Shuster thought: “The city should really fix this because it’s way too slippery for our kids to be playing on — we could improve this!” Her friend asked if she had heard about SeeClickFix. He showed her how he could take a quick picture of the issue and tag it, and how the app knew exactly where they were in the city before they pressed “Send!” together.

“The next time we went to the splash pad, it was much, much better!”

The Splash Pad issue Shuster’s friend reported on SeeClickFix.

For Shuster, reporting the splash pad issue on SeeClickFix felt really good — and not just because it got fixed:

“It really didn’t feel like complaining to the city councilor or to the maintenance department. It was sort of a ‘Hey we’re here, this is what is going on, and I thought you should know’.”

Shuster felt like this kind of experience could have broader implications in her city:

“I think it’s about empowering your citizens. It’s not about an us vs. them or a management vs citizens. Instead it really brings people together around focusing on helping rather than complaining.”
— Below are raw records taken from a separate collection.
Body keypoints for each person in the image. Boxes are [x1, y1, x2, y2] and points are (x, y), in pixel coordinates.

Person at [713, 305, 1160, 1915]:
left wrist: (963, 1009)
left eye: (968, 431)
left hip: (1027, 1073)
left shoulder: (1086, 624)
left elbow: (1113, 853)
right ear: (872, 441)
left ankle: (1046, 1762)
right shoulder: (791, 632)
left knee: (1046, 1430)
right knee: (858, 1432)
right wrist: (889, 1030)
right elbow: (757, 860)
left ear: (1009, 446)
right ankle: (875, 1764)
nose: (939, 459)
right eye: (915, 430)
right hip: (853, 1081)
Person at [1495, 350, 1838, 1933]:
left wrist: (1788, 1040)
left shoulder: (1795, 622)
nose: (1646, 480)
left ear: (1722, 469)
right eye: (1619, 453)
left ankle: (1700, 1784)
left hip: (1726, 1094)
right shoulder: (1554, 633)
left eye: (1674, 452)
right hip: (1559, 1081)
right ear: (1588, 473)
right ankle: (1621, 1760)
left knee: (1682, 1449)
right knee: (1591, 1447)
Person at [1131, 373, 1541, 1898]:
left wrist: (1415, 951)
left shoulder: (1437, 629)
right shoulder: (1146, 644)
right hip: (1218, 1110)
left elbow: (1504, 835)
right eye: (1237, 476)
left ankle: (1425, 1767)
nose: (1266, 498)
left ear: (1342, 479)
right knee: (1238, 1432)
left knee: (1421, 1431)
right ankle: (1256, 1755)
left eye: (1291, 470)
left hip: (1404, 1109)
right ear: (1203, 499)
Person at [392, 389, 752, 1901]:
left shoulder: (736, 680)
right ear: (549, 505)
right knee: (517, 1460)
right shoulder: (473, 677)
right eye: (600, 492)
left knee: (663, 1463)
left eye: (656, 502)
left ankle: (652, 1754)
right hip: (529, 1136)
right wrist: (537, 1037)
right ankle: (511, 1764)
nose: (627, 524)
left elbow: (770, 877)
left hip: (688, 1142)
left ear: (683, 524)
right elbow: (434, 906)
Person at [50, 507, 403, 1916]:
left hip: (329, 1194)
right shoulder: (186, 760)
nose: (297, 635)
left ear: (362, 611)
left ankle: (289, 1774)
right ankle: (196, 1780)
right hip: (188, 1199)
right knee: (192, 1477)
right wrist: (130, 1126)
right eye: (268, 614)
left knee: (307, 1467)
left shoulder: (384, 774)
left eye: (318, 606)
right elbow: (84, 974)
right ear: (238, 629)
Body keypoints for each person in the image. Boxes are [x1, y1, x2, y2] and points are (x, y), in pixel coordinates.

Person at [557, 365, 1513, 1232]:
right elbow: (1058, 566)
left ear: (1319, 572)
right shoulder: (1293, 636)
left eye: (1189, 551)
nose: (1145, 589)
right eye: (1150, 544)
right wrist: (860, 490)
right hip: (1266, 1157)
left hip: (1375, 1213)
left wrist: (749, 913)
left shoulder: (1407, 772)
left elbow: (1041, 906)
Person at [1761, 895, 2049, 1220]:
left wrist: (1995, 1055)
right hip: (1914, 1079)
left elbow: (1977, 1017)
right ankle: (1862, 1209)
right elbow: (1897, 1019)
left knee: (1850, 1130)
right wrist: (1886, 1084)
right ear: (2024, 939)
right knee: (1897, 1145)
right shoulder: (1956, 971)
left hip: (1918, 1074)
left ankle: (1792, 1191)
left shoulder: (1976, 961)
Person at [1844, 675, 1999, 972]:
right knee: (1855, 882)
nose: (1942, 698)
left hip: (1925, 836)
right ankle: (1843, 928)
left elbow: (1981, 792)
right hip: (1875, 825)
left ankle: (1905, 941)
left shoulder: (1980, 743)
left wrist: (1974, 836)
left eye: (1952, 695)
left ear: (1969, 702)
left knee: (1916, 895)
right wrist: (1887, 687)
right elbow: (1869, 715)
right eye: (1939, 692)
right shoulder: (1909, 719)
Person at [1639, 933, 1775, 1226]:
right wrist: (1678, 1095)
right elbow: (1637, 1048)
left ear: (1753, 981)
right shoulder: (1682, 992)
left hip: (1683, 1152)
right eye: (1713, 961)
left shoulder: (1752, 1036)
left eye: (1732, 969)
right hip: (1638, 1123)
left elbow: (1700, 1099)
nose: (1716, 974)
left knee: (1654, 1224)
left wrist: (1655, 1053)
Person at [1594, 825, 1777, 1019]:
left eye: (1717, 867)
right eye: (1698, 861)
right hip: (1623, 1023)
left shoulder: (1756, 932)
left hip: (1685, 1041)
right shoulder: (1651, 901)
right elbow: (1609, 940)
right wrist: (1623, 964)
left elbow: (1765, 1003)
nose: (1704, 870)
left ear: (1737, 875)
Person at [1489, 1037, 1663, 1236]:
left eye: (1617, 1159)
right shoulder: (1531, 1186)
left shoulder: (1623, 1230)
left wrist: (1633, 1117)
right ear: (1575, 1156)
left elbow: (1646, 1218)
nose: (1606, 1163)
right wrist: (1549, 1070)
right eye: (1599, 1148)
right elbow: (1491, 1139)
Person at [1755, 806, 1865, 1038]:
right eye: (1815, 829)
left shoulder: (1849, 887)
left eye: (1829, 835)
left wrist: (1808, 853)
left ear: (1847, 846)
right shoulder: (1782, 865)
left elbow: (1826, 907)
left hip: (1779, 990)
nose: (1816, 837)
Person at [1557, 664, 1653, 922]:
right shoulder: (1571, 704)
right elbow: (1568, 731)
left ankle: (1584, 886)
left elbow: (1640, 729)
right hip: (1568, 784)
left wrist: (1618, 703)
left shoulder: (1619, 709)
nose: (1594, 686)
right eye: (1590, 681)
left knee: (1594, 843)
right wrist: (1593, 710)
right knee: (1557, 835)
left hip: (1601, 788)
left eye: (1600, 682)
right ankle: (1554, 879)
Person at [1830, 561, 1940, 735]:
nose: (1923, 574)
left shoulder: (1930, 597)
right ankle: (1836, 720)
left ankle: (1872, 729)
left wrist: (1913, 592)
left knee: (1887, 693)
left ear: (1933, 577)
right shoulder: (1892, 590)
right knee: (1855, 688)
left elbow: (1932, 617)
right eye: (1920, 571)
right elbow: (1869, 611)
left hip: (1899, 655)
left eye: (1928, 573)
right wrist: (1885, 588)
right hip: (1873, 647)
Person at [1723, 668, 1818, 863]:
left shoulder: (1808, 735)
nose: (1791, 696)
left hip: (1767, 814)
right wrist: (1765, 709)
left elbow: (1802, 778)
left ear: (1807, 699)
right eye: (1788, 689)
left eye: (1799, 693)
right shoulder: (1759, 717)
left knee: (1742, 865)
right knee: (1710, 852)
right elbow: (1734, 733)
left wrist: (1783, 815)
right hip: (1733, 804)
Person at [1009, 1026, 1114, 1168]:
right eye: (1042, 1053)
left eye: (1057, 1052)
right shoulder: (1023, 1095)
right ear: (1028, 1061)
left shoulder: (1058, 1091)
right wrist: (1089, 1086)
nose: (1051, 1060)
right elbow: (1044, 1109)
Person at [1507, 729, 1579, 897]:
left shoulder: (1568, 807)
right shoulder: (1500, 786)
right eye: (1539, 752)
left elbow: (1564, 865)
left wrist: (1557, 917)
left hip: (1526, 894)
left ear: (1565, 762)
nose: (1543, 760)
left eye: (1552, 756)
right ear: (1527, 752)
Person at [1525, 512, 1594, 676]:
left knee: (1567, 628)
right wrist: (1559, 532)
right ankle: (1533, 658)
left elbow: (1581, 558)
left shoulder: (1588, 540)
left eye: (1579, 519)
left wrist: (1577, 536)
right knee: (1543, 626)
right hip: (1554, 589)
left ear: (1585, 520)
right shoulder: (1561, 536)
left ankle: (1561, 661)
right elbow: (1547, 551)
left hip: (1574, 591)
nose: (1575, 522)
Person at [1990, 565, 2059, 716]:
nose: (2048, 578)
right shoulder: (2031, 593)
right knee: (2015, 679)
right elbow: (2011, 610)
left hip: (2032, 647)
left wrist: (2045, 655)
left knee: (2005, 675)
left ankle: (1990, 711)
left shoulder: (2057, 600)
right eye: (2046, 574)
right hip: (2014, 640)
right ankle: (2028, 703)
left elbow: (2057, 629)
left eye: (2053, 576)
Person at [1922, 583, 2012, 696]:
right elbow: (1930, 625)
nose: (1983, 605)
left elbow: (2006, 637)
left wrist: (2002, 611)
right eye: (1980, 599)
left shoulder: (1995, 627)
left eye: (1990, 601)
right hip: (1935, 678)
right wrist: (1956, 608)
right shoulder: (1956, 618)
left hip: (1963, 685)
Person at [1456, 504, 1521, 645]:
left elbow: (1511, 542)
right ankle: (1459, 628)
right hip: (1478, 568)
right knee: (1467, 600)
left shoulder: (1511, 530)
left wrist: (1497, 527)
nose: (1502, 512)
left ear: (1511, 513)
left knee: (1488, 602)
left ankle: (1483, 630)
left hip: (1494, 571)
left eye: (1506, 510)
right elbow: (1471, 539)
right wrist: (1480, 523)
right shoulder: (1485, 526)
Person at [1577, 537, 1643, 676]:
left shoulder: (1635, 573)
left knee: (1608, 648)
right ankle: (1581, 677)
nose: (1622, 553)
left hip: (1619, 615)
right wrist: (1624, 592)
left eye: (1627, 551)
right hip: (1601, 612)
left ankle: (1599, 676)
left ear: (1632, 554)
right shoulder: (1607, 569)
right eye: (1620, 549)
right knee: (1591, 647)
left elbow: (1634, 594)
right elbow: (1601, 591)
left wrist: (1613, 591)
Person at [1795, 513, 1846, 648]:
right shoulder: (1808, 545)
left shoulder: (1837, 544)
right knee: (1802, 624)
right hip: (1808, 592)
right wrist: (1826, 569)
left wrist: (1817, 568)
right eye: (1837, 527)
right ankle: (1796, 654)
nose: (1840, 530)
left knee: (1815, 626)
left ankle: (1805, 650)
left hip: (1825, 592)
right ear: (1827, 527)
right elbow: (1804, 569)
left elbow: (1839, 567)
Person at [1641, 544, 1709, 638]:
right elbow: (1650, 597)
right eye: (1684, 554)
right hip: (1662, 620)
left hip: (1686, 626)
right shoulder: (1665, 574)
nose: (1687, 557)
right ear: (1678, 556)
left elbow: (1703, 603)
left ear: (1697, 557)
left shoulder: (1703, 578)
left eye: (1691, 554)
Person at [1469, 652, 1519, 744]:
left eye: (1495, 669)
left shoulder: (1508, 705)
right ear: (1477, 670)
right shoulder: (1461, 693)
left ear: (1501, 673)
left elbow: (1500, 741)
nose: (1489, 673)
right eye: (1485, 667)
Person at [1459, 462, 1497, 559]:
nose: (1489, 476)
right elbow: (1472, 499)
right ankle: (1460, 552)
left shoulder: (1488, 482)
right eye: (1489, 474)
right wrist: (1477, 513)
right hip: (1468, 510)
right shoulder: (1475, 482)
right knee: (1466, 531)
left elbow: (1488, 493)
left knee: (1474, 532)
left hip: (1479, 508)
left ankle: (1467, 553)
But how does this happen? Shuster explains a bit more:

“It’s inclusive. It’s easy. It’s interactive. It’s fast and with very little effort you’re able to make a difference…I made an impact by saying that we could be doing something better.”

Plus, it’s kid-friendly:

“It’s something that easily be shown to other people, including teaching your kids — you can show them how to make a difference, that there are apps out there that help you to do good deeds.”

Lucky for us, Shuster’s experience is not an isolated one. Civic technology tools like SeeClickFix are being used across the country to create better, more productive and friendly conversations between citizens and their governments.

In particular, SeeClickFix was built to be a platform that is both high-tech andhigh-touch. In other words, it not only provides a space to have some of these conversations online, but enhances the offline conversations that will always (hopefully!) exist.